### [Dataset extract]
★ ★ ★

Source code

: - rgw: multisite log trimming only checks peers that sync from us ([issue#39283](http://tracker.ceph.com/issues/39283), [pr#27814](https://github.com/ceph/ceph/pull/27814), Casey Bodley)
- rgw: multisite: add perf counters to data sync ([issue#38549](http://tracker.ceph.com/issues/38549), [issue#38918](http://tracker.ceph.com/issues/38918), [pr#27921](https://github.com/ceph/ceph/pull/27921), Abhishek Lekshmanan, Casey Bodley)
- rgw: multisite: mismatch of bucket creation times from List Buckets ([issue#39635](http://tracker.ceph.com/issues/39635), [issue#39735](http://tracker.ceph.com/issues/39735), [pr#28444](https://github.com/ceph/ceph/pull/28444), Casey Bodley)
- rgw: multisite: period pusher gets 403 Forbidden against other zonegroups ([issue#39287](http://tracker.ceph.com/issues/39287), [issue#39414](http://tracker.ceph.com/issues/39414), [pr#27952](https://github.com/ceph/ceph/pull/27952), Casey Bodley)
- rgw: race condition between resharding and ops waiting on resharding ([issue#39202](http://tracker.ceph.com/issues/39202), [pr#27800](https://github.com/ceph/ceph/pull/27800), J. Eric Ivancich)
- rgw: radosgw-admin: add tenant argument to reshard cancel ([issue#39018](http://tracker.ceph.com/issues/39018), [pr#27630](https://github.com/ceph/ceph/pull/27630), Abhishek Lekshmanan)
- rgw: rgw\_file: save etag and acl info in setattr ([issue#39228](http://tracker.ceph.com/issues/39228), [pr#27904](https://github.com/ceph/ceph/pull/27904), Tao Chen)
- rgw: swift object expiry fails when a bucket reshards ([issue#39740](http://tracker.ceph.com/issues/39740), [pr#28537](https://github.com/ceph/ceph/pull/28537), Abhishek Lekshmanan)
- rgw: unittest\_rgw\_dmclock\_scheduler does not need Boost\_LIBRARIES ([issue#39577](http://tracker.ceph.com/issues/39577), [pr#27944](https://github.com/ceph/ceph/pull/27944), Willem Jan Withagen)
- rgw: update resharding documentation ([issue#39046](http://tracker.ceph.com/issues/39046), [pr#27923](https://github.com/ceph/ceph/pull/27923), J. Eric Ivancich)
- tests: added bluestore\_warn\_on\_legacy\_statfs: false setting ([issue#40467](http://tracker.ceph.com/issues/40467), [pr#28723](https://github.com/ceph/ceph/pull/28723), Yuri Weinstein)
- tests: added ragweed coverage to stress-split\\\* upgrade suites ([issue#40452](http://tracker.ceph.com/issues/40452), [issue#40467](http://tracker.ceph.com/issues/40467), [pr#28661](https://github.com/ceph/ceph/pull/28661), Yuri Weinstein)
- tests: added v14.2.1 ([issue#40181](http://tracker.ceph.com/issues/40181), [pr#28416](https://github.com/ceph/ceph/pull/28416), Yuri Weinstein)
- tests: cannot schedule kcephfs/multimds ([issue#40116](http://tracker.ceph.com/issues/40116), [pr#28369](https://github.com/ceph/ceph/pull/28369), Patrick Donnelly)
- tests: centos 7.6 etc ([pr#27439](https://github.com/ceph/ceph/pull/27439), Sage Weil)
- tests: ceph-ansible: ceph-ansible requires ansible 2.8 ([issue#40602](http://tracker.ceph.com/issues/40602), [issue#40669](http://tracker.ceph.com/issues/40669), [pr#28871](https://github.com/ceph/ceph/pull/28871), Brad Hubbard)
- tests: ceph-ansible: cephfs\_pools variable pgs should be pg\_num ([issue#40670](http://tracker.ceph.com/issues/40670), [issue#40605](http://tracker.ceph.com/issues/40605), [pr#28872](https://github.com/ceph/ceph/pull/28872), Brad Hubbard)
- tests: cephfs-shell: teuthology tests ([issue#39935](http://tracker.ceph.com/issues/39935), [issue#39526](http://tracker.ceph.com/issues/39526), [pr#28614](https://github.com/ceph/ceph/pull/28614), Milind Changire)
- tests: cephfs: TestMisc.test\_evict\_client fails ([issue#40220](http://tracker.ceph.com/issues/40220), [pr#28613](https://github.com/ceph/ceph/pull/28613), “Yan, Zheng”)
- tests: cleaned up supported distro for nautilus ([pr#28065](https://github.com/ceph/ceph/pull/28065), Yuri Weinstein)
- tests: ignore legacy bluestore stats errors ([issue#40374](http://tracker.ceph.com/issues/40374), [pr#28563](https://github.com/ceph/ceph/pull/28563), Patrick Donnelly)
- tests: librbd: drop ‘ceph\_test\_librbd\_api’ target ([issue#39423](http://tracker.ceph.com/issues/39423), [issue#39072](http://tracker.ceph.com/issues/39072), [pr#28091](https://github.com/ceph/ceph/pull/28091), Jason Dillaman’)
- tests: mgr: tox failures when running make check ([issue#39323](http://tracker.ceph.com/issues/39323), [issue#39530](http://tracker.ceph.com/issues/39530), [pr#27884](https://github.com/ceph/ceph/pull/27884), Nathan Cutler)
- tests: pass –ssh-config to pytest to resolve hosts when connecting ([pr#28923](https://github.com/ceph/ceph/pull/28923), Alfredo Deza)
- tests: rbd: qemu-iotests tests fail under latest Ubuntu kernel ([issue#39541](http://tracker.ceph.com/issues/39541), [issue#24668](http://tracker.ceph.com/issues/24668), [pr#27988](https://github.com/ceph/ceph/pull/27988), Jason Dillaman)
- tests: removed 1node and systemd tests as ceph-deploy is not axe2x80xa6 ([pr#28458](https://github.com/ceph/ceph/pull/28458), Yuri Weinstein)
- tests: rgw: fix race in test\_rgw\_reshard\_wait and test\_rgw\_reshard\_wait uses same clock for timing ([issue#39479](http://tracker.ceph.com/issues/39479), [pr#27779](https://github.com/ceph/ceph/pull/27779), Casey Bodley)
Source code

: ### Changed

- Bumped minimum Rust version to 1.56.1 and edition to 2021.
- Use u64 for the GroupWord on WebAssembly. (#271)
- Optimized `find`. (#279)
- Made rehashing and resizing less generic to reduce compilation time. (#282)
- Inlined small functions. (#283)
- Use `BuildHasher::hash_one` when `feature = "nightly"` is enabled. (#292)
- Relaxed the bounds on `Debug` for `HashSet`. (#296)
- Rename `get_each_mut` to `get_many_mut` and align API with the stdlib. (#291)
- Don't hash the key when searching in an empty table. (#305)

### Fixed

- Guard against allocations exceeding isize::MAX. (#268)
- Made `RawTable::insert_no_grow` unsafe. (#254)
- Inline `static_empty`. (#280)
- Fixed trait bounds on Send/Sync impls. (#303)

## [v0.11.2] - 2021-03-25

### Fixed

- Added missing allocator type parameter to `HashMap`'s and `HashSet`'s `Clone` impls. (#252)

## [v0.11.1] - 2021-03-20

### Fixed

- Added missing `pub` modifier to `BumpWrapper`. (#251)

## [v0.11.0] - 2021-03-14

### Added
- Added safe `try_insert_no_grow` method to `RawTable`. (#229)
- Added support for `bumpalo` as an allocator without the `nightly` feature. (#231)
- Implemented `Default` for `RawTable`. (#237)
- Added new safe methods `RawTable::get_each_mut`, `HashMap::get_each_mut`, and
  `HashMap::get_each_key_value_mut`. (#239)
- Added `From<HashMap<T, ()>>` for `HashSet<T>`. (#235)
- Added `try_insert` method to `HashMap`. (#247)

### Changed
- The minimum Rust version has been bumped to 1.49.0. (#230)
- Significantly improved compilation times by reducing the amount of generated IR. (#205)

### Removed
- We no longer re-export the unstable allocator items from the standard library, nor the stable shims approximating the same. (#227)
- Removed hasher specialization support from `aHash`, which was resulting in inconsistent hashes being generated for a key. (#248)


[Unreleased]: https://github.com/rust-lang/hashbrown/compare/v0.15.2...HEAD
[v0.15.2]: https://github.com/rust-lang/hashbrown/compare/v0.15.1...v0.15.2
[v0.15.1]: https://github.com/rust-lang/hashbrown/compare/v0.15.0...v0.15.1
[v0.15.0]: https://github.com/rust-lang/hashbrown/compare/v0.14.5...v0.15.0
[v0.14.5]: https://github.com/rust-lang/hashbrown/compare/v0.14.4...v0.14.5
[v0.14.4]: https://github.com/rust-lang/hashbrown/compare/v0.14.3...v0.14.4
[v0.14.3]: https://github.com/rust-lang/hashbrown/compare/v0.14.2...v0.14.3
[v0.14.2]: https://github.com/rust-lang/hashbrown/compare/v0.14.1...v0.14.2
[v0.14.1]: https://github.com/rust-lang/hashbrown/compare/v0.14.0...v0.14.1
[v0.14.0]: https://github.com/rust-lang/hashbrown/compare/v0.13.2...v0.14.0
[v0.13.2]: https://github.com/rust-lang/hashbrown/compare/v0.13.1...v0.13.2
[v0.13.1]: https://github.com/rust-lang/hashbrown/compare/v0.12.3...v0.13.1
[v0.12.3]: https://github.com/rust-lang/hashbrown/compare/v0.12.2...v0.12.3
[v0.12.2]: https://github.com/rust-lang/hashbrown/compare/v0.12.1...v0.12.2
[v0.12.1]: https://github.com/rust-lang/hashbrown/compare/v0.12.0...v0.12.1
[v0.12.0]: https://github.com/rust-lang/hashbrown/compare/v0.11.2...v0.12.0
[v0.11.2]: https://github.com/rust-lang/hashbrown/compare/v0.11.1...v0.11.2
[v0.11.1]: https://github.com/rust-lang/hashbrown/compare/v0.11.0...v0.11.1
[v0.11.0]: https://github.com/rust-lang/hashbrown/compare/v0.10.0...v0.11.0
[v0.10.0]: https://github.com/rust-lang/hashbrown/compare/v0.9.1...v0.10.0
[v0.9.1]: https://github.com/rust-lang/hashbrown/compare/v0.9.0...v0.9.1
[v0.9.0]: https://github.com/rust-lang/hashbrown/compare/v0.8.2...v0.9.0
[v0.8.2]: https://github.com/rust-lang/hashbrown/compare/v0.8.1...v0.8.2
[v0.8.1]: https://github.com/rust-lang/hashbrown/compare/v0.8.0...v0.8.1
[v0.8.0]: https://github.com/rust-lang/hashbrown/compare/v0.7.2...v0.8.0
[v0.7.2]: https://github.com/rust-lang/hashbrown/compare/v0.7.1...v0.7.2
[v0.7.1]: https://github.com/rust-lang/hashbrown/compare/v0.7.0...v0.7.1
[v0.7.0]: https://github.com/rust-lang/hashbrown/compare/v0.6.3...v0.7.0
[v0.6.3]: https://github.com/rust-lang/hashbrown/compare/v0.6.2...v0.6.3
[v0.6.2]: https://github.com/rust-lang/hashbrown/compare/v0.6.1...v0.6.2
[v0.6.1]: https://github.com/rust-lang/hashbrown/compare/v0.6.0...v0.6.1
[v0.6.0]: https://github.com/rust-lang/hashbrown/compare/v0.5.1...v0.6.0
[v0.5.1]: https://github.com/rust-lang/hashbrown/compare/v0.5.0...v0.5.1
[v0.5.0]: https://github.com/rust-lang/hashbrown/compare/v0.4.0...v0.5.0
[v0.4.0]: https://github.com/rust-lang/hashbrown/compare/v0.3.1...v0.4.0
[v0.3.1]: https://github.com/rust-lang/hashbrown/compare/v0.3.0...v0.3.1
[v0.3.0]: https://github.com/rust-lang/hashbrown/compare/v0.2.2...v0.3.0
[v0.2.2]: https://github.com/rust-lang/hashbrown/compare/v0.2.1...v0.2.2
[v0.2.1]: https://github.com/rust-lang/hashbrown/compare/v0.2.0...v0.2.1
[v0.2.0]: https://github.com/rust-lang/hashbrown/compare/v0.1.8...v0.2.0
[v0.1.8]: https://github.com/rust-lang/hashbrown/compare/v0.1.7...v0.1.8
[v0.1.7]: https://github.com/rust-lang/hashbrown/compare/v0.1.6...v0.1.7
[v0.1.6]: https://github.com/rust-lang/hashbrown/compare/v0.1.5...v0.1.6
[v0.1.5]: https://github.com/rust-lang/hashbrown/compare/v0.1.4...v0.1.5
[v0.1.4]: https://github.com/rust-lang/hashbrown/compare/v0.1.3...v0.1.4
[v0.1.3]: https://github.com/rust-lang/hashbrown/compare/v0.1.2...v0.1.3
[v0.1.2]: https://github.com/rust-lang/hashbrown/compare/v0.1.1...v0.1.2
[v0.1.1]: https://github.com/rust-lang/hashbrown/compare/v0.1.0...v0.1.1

★ ★ ★

### [What the task requires]
Write out every line in the data that holds the string "resharding".

### [Solution]
- rgw: race condition between resharding and ops waiting on resharding ([issue#39202](http://tracker.ceph.com/issues/39202), [pr#27800](https://github.com/ceph/ceph/pull/27800), J. Eric Ivancich)
- rgw: update resharding documentation ([issue#39046](http://tracker.ceph.com/issues/39046), [pr#27923](https://github.com/ceph/ceph/pull/27923), J. Eric Ivancich)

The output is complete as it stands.